Ethicists have been trying to formalize ethical principles into decision-making procedures AI systems can use. Some have tried to operationalize the principle of utilitarianism for AMAs, which calls for maximizing the greatest good for the greatest number. Others have turned to Kantian ethics for AMAs, where actions must be universalizable, meaning they should be logically coherent if everyone were to act in the same way. There are also contractarian approaches for AMAs, which rely on mutual agreements between rational agents in ideal bargaining conditions.

These approaches are not without their challenges. They fall into two broad categories: top-down approaches that apply principles to guide decision-making, and bottom-up approaches, like the Delphi experiment, where AI learns from real-world examples and user input. The failure of Delphi demonstrates the dangers of relying too heavily on the bottom-up approach, which risks inheriting flawed human biases and intuitions.

Moving Forward

Most machine ethicists agree that the best way forward may be a combination of both methods. For example, Anthropic’s LLM, Claude, uses reinforcement learning to train the model based on ethical principles drawn from sources like the U.N. Declaration of Human Rights and Apple’s content moderation principles. This approach incorporates top-down ethical reasoning and bottom-up learning from real-world examples, leading to more consistent and thoughtful ethical judgments.

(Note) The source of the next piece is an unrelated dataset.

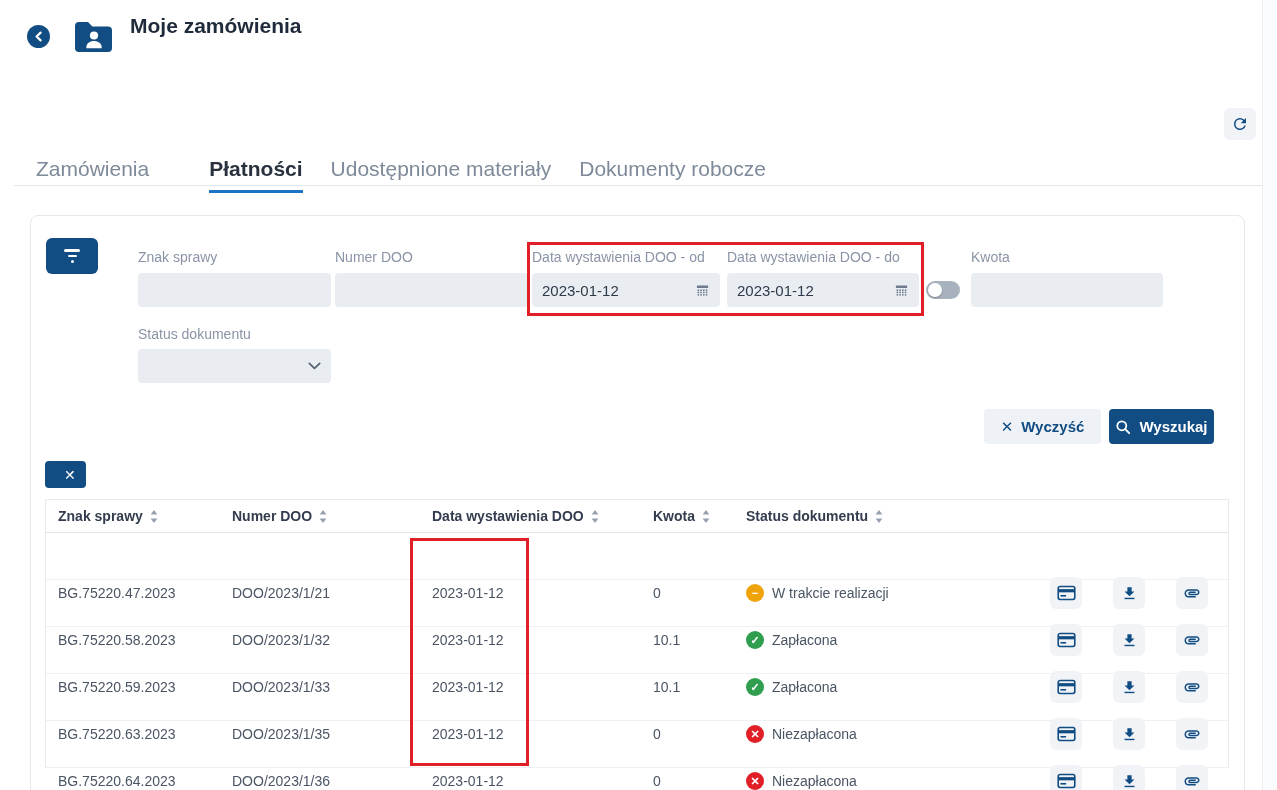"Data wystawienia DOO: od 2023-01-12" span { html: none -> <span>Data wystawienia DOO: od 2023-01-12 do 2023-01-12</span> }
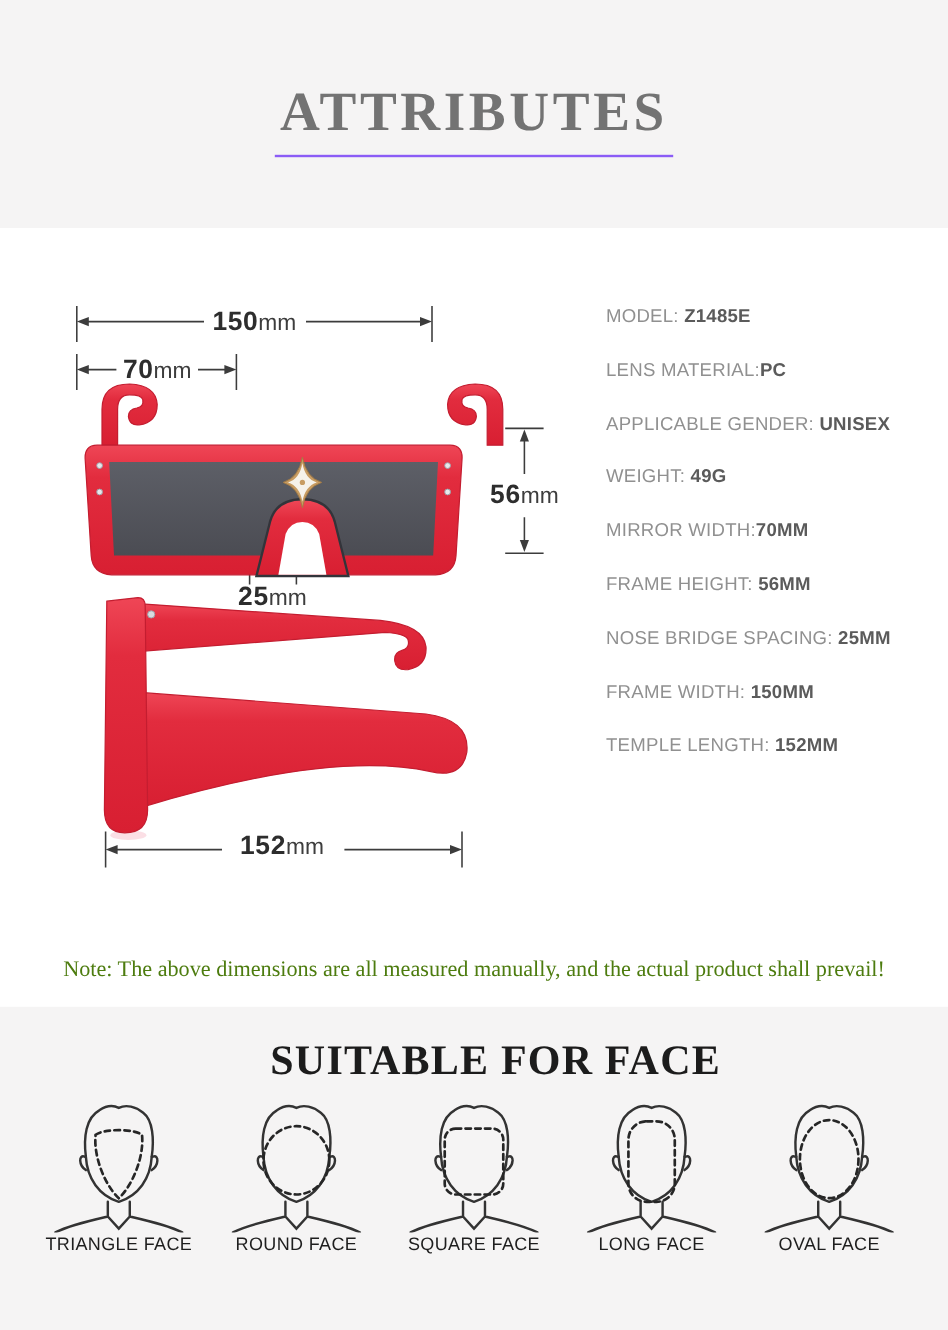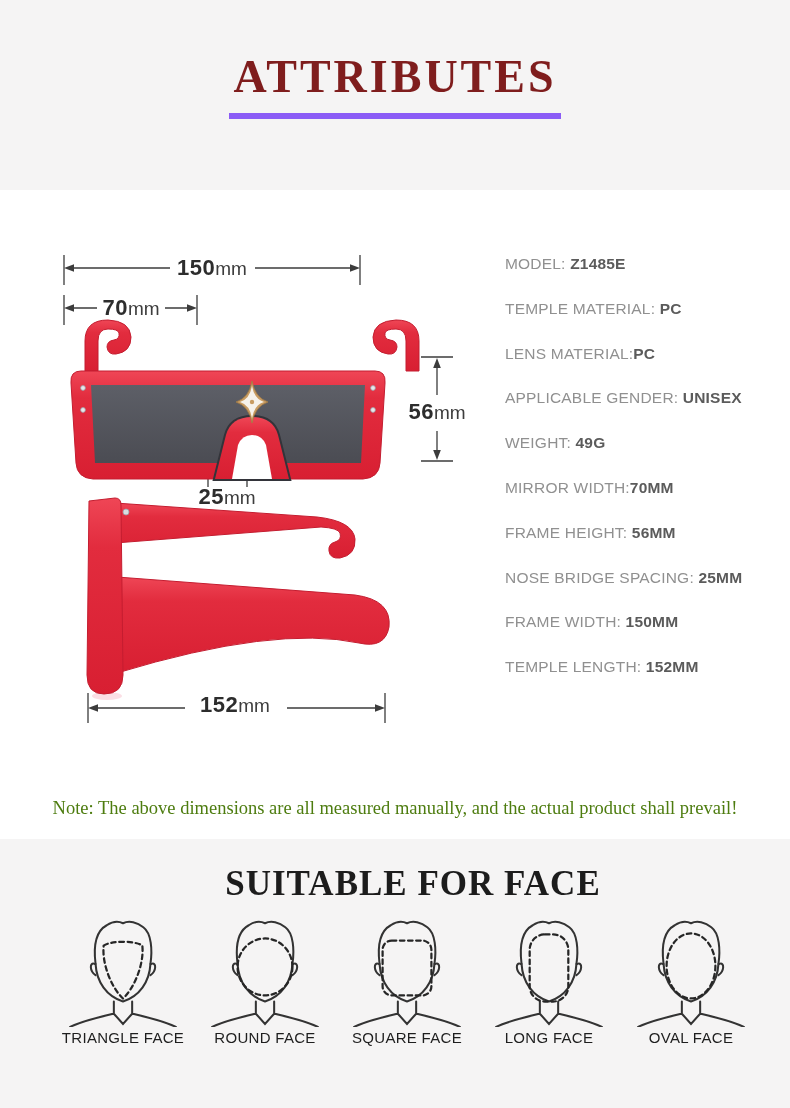"ATTRIBUTES" .hdr h1 { border-bottom: 6px solid #8b5cf6 -> 2px solid #8b5cf6; color: #7f1d1d -> #737373; margin: 0 -> 16px }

Delphi’s failure should be a valuable lesson for future AI ethicists and developers. Relying on crowdsourced moral and ethical judgments and unrefined data is insufficient for creating ethical machines. In their postmortem analysis of Delphi, philosophers Colin Allen and Brett Karlan correctly observe:

…the problems [with Delphi] go deeper than a lack of hindsight and foresight. Delphi demonstrates a kind of disciplinary hubris and lack of basic scholarship that afflicts too much (but not all) of the work by computer scientists in the expanding arena of ‘AI ethics.

Allen and Karlan note that the authors “display no awareness of the arguments for why neither approach alone will be enough,” and are generally “dismissive of the expertise outside their own field.” The authors are correct, and I encourage those designing AMAs to learn from the history of machine ethics. Basing AMAs on human moral intuitions and judgments alone will lead to disaster. Instead, it is necessary to incorporate rigorous moral principles to avoid the problems of Delphi and build more sophisticated AMAs in the future.